If Democrats ever dared speak coherently about what they believe, the American people would lynch them. So they claim to believe in God, much as Paul Begala claims to go “duck hunting” (liberal code for “antiquing”). At the beginning of the 2004 presidential campaign, the Democratic Leadership Council held briefings to teach Democratic candidates how to simulate a belief in God. To ease the Druids into it, the DLC recommended using phrases like “God’s green earth.” (The DLC also suggested avoiding the use of phrases such as “goddamned, motherf—ing Republicans!”)

The last paranthetical sentence, of course, is another Coulter bon mot. It does not seem to occur to this self-proclaimed Defensor Fidei that she should eschew violations of the Second Commandment (or, for that matter, that she is exceptionally ill-equipped to accuse Paul Begala of elitism). But the previous two sentences happen to refer to a quote from yours truly, delivered at a conference on cultural issues in Atlanta in the autumn of 2003. Since I was, you know, actually there, and know a lot more about what I was saying that Ann Coulter's research staff, I can report that the audience was a group primarily composed of southern state legislators, roughly half of them African-Americans. I strongly suspect none of them were tree-worshipping Druids, and moreover, that most of them have forgotten more about the theory and practice of Christianity than Ann Coulter will ever know.
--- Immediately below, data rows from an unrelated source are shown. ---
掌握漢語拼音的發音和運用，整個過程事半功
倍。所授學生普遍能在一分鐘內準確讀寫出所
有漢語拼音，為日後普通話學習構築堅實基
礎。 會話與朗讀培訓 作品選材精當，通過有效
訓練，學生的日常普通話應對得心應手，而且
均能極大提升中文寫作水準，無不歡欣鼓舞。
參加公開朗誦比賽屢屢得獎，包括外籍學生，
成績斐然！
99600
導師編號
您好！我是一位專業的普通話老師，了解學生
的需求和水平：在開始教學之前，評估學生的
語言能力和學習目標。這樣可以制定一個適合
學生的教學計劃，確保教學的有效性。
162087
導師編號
And in my remarks to the group, far from teaching anyone to "simulate belief in God," I was actually suggesting that people of faith who are Democrats shouldn't hide the fact, and could take a lesson from George W. Bush in how to weave scriptural language into policy discussions, especially insofar as W. seems to ignore half the Law and most of the Gospels.

This particular passage of Godless is just a wolf-cub in the snarling pack of Coulter's lies, but it does give you a sense of her respect for facts. I've personally been accused on occasion of indulging in unfunny humor, but to use another "bestial" metaphor, anyone who finds the Clown Princess of right-wing invective hilarious probably likes dead-kitten jokes, especially in the company of those PETA-loving liberal Druids.